I don't know why I am so emotional these days. I feel like I’m always crying or about to cry. It’s so stupid!
I look at Dane and I am filled with this love/hate waterfall.
I remember the beginning of this hell so clearly. His first step and his first seizure all in the same week! The hospital stays, the testing, being in ICUs all over the world, psychological testing, spinal taps, OT, PT SLP, EEG tests, tests and more tests. I was all of 24 when the chaos began. I’m proud of myself for making it this far and filled with anger all at the same time. Joy for having a son that has given me purpose but pissed off because it's not the purpose I wanted. Life is funny that way isn't it? Surprises around every corner! Who would have thought I'd be married to the most amazing man and live this life of privilege entwined with all this hardship?
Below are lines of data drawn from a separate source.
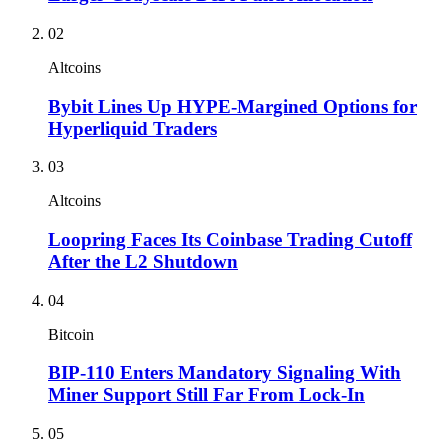
02
Altcoins
Bybit Lines Up HYPE-Margined Options for
Hyperliquid Traders
03
Altcoins
Loopring Faces Its Coinbase Trading Cutoff
After the L2 Shutdown
04
Bitcoin
BIP-110 Enters Mandatory Signaling With
Miner Support Still Far From Lock-In
05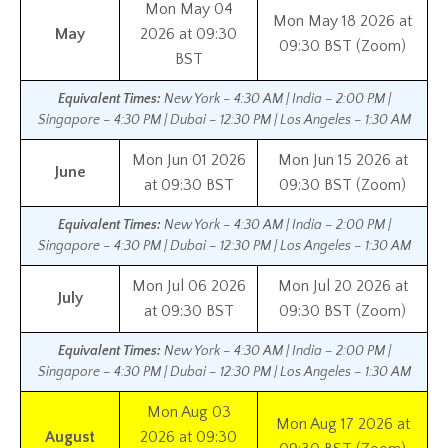
Mon May 04
Mon May 18 2026 at
May
2026 at 09:30
09:30 BST (Zoom)
BST
Equivalent Times:
New York – 4:30 AM | India – 2:00 PM |
Singapore – 4:30 PM | Dubai – 12:30 PM | Los Angeles – 1:30 AM
Mon Jun 01 2026
Mon Jun 15 2026 at
June
at 09:30 BST
09:30 BST (Zoom)
Equivalent Times:
New York – 4:30 AM | India – 2:00 PM |
Singapore – 4:30 PM | Dubai – 12:30 PM | Los Angeles – 1:30 AM
Mon Jul 06 2026
Mon Jul 20 2026 at
July
at 09:30 BST
09:30 BST (Zoom)
Equivalent Times:
New York – 4:30 AM | India – 2:00 PM |
Singapore – 4:30 PM | Dubai – 12:30 PM | Los Angeles – 1:30 AM
Mon Aug 03
Mon Aug 17 2026 at
August
2026 at 09:30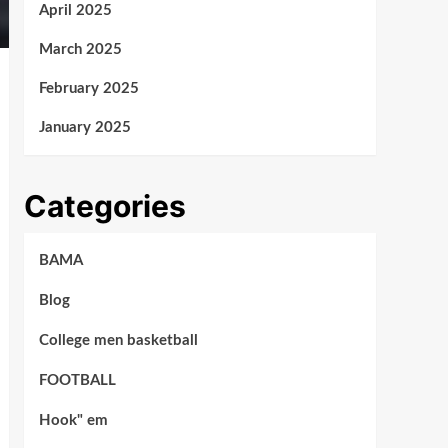
April 2025
March 2025
February 2025
January 2025
Categories
BAMA
Blog
College men basketball
FOOTBALL
Hook" em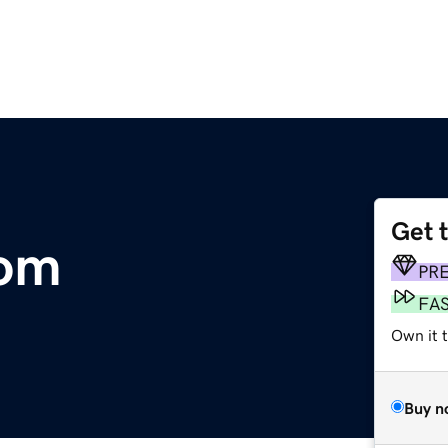
Get 
om
PR
FA
Own it t
Buy n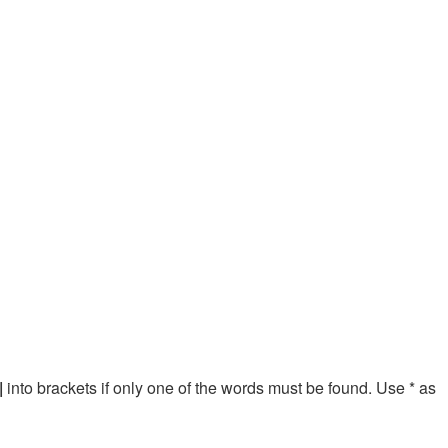
|
into brackets if only one of the words must be found. Use * as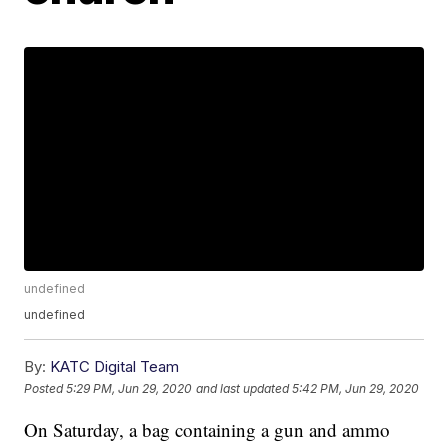
undefined
undefined
By:
KATC Digital Team
Posted
5:29 PM, Jun 29, 2020
and last updated
5:42 PM, Jun 29, 2020
On Saturday, a bag containing a gun and ammo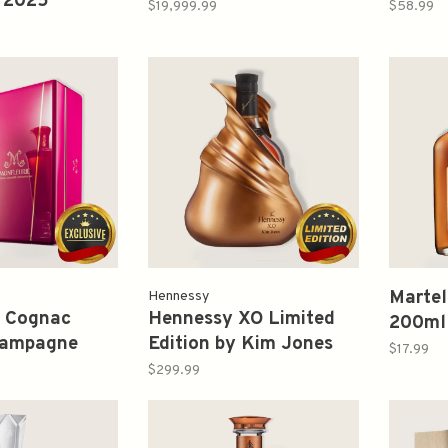
 2025
Autumn Collection
Cognac
$19,999.99
$58.99
dition 750ml
700ml
750ml
Martel
Hennessy
e Cognac
Hennessy XO Limited
200ml
hampagne
Edition by Kim Jones
$17.99
750ml
$299.99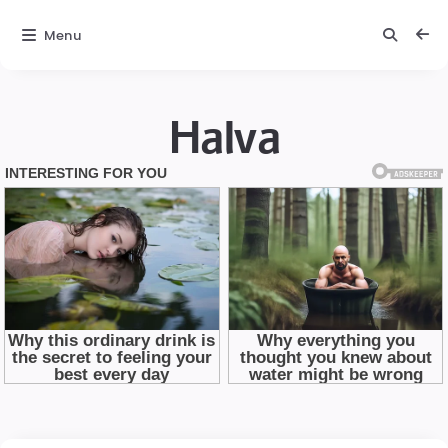
Menu
Halva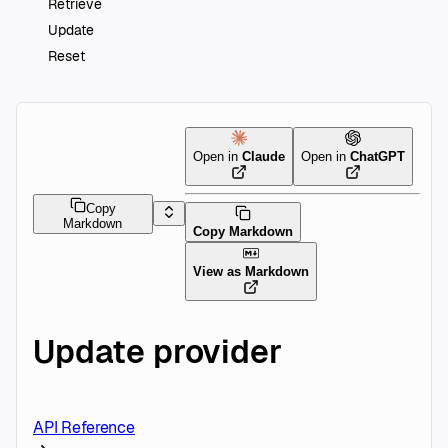
Retrieve
Update
Reset
Open in
Claude
Open in
ChatGPT
Copy
Markdown
Copy Markdown
View as Markdown
Update provider
API Reference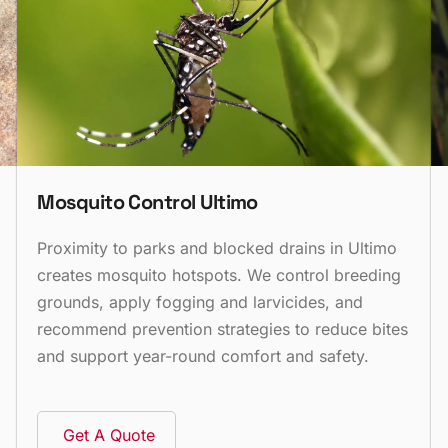
Mosquito Control Ultimo
Proximity to parks and blocked drains in Ultimo
creates mosquito hotspots. We control breeding
grounds, apply fogging and larvicides, and
recommend prevention strategies to reduce bites
and support year-round comfort and safety.
Get A Quote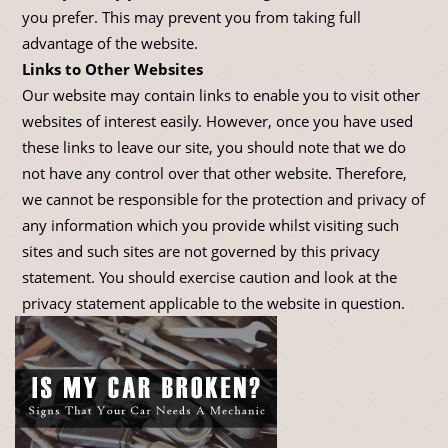
you prefer. This may prevent you from taking full
advantage of the website.
Links to Other Websites
Our website may contain links to enable you to visit other
websites of interest easily. However, once you have used
these links to leave our site, you should note that we do
not have any control over that other website. Therefore,
we cannot be responsible for the protection and privacy of
any information which you provide whilst visiting such
sites and such sites are not governed by this privacy
statement. You should exercise caution and look at the
privacy statement applicable to the website in question.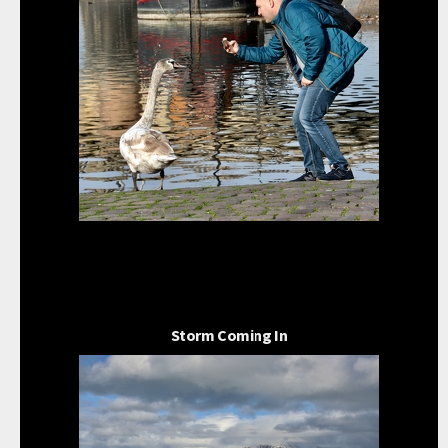
Storm Coming In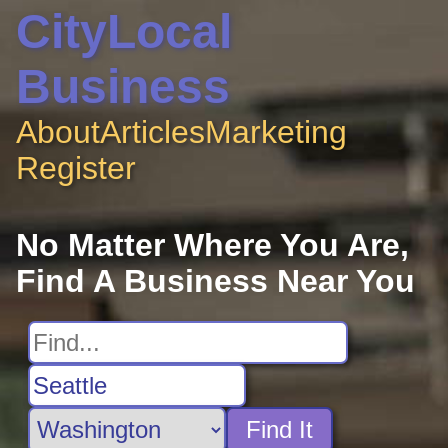
CityLocal
Business
About
Articles
Marketing
Register
No Matter Where You Are,
Find A Business Near You
Find It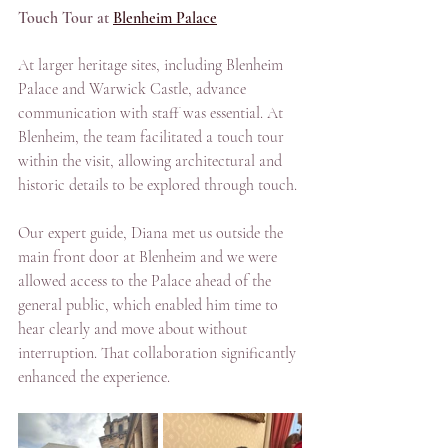
Touch Tour at 
Blenheim Palace
At larger heritage sites, including Blenheim 
Palace and Warwick Castle, advance 
communication with staff was essential. At 
Blenheim, the team facilitated a touch tour 
within the visit, allowing architectural and 
historic details to be explored through touch. 
Our expert guide, Diana met us outside the 
main front door at Blenheim and we were 
allowed access to the Palace ahead of the 
general public, which enabled him time to 
hear clearly and move about without 
interruption. That collaboration significantly 
enhanced the experience.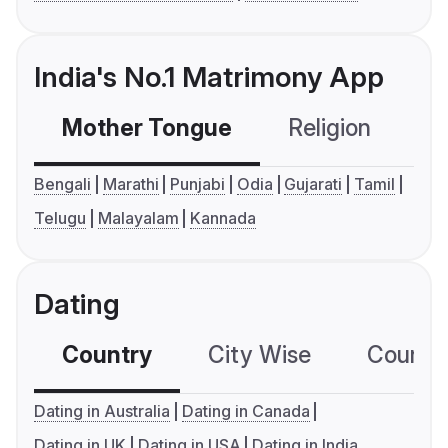
India's No.1 Matrimony App
Mother Tongue
Religion
C
Bengali
Marathi
Punjabi
Odia
Gujarati
Tamil
Telugu
Malayalam
Kannada
Dating
Country
City Wise
Country
Dating in Australia
Dating in Canada
Dating in UK
Dating in USA
Dating in India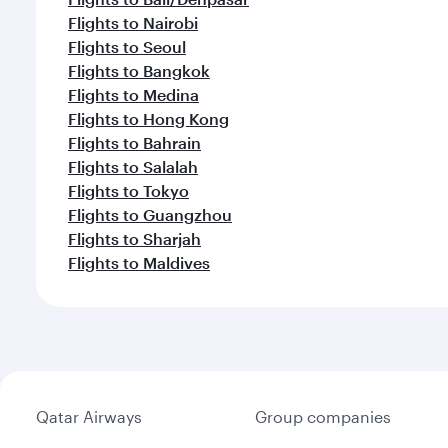
Flights to Nairobi
Flights to Seoul
Flights to Bangkok
Flights to Medina
Flights to Hong Kong
Flights to Bahrain
Flights to Salalah
Flights to Tokyo
Flights to Guangzhou
Flights to Sharjah
Flights to Maldives
Qatar Airways
Group companies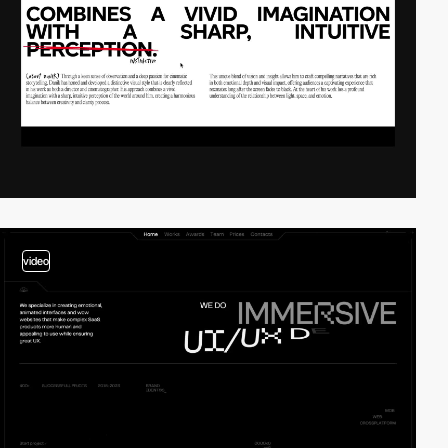
video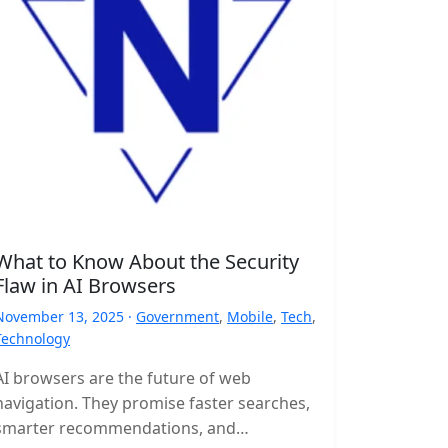
What to Know About the Security
Flaw in AI Browsers
November 13, 2025 ·
Government
,
Mobile
,
Tech
,
Technology
AI browsers are the future of web
navigation. They promise faster searches,
smarter recommendations, and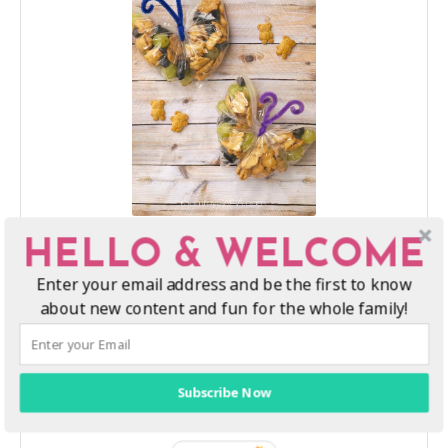
DIY Butterfly Snack Bags for Kids
HELLO & WELCOME
These cute snack bag butterflies are easy to make and so
Enter your email address and be the first to know
much fun for kids to take with them on the go!
about new content and fun for the whole family!
Print Recipe
Subscribe Now
Pin Recipe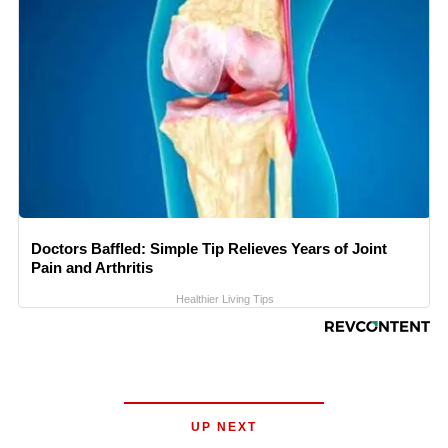
Doctors Baffled: Simple Tip Relieves Years of Joint
Pain and Arthritis
Healthier Living Tips
UP NEXT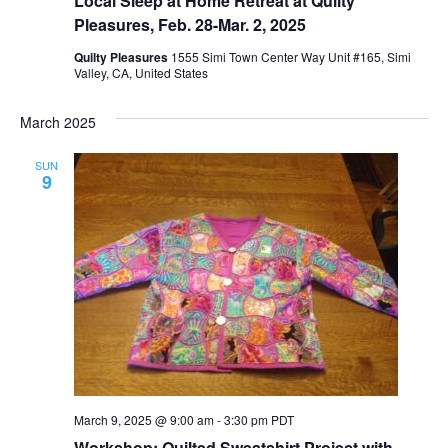
Local Sleep at Home Retreat at Quilty
Pleasures, Feb. 28-Mar. 2, 2025
Quilty Pleasures
1555 Simi Town Center Way Unit #165, Simi
Valley, CA, United States
March 2025
SUN
9
March 9, 2025 @ 9:00 am
-
3:30 pm
PDT
Workshop: Quilted Sweatshirt Project with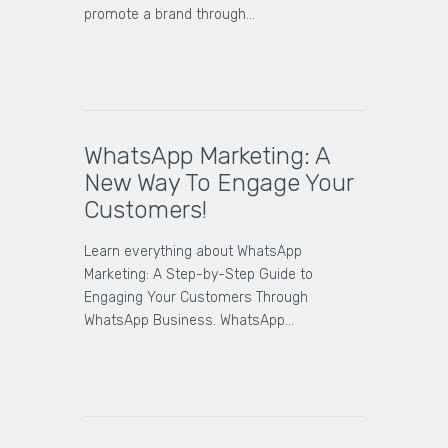
promote a brand through…
WhatsApp Marketing: A
New Way To Engage Your
Customers!
Learn everything about WhatsApp
Marketing: A Step-by-Step Guide to
Engaging Your Customers Through
WhatsApp Business. WhatsApp…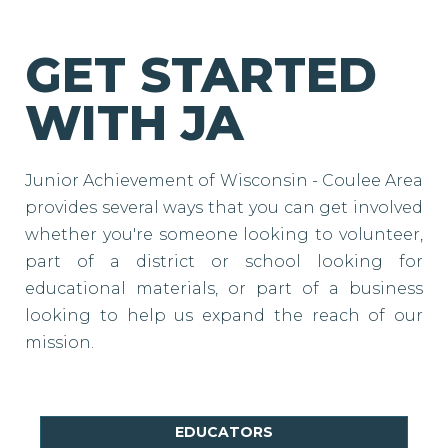
GET STARTED
WITH JA
Junior Achievement of Wisconsin - Coulee Area
provides several ways that you can get involved
whether you're someone looking to volunteer,
part of a district or school looking for
educational materials, or part of a business
looking to help us expand the reach of our
mission.
EDUCATORS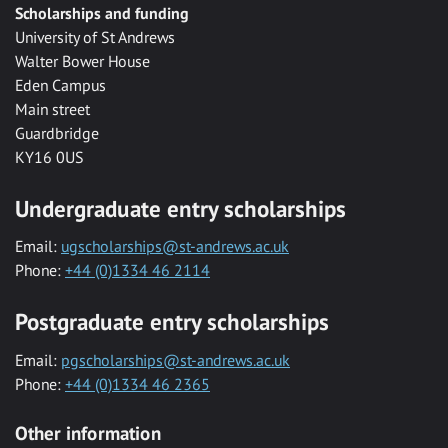
Scholarships and funding
University of St Andrews
Walter Bower House
Eden Campus
Main street
Guardbridge
KY16 0US
Undergraduate entry scholarships
Email:
ugscholarships@st-andrews.ac.uk
Phone:
+44 (0)1334 46 2114
Postgraduate entry scholarships
Email:
pgscholarships@st-andrews.ac.uk
Phone:
+44 (0)1334 46 2365
Other information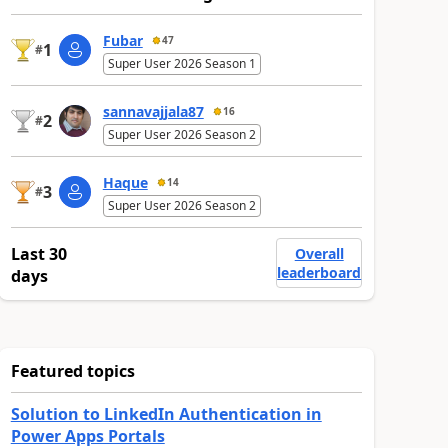
Fubar
47
1
#
Super User 2026 Season 1
sannavajjala87
16
2
#
Super User 2026 Season 2
Haque
14
3
#
Super User 2026 Season 2
Last 30
Overall
leaderboard
days
Featured topics
Solution to LinkedIn Authentication in
Power Apps Portals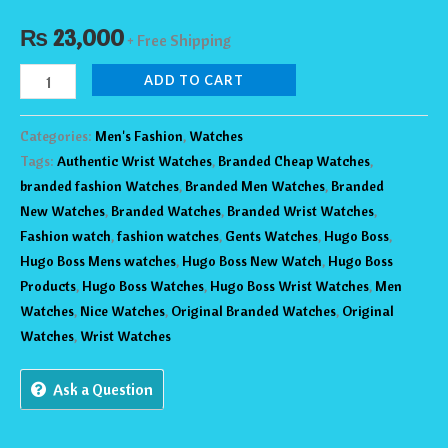
₨
23,000
+ Free Shipping
ADD TO CART
Categories:
Men's Fashion
,
Watches
Tags:
Authentic Wrist Watches
,
Branded Cheap Watches
,
branded fashion Watches
,
Branded Men Watches
,
Branded
New Watches
,
Branded Watches
,
Branded Wrist Watches
,
Fashion watch
,
fashion watches
,
Gents Watches
,
Hugo Boss
,
Hugo Boss Mens watches
,
Hugo Boss New Watch
,
Hugo Boss
Products
,
Hugo Boss Watches
,
Hugo Boss Wrist Watches
,
Men
Watches
,
Nice Watches
,
Original Branded Watches
,
Original
Watches
,
Wrist Watches
Ask a Question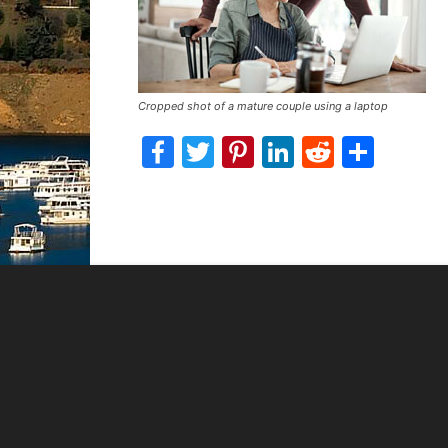
Cropped shot of a mature couple using a laptop
Facebook
Twitter
Pinterest
LinkedIn
Reddit
Shar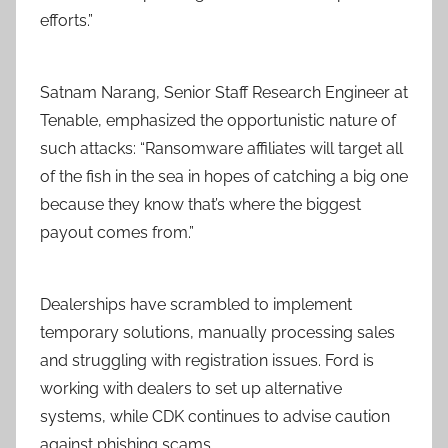
efforts.”
Satnam Narang, Senior Staff Research Engineer at
Tenable, emphasized the opportunistic nature of
such attacks: “Ransomware affiliates will target all
of the fish in the sea in hopes of catching a big one
because they know that’s where the biggest
payout comes from.”
Dealerships have scrambled to implement
temporary solutions, manually processing sales
and struggling with registration issues. Ford is
working with dealers to set up alternative
systems, while CDK continues to advise caution
against phishing scams.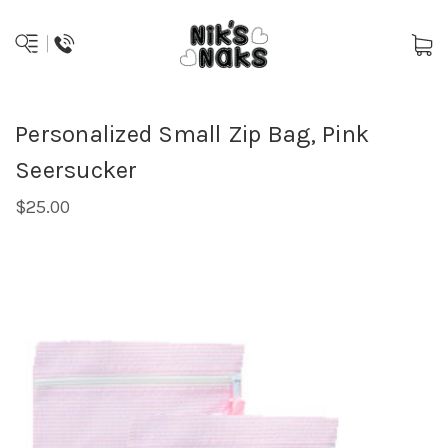
Personalized Small Zip Bag, Pink
Seersucker
$25.00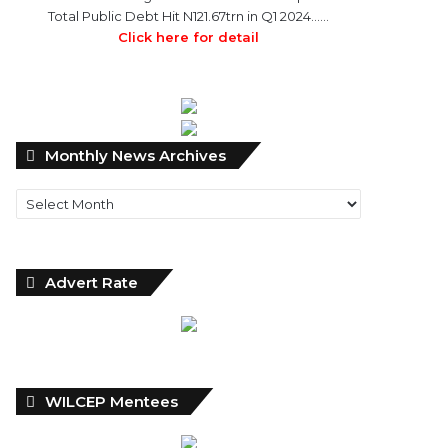
Total Public Debt Hit N121.67trn in Q1 2024……
Click here for detail
Monthly
Monthly News Archives
News
Archives
Advert Rate
WILCEP Mentees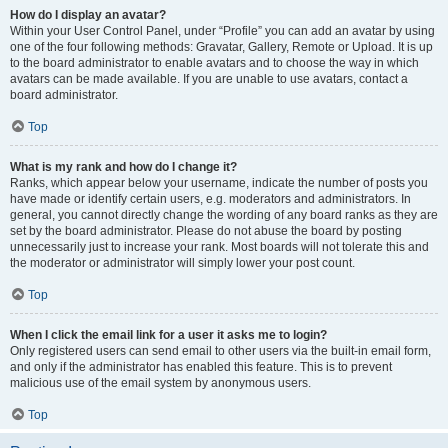
How do I display an avatar?
Within your User Control Panel, under “Profile” you can add an avatar by using
one of the four following methods: Gravatar, Gallery, Remote or Upload. It is up
to the board administrator to enable avatars and to choose the way in which
avatars can be made available. If you are unable to use avatars, contact a
board administrator.
Top
What is my rank and how do I change it?
Ranks, which appear below your username, indicate the number of posts you
have made or identify certain users, e.g. moderators and administrators. In
general, you cannot directly change the wording of any board ranks as they are
set by the board administrator. Please do not abuse the board by posting
unnecessarily just to increase your rank. Most boards will not tolerate this and
the moderator or administrator will simply lower your post count.
Top
When I click the email link for a user it asks me to login?
Only registered users can send email to other users via the built-in email form,
and only if the administrator has enabled this feature. This is to prevent
malicious use of the email system by anonymous users.
Top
I suppose God wanted to keep me from getting bored.
I certainly don't have time for that.
Dane goes to bed running his mouth and wakes up running his mouth. There is never a silent moment with the kid. I keep asking God why didn't I get the kid that plays video games and watches TV for hours on end. NO I have to get the kid that talking 90 miles an hour & is passionate about shopping & finances. Right now I’m writing a letter to Virgin America and Barclay Bank asking them how exactly he was able to apply for a credit card for his 84 yr. old grandmother and rack up a $1700 American Express bill.
I thank God that his grandma has a strong heart because she got the credit card and the $1700 bill all in the same day. And there was Dane with a grin from ear to ear, proud of his accomplishment.
He astounds me everyday with what he is capable of. But I have to admit, I’m overwhelmed with fear about his future.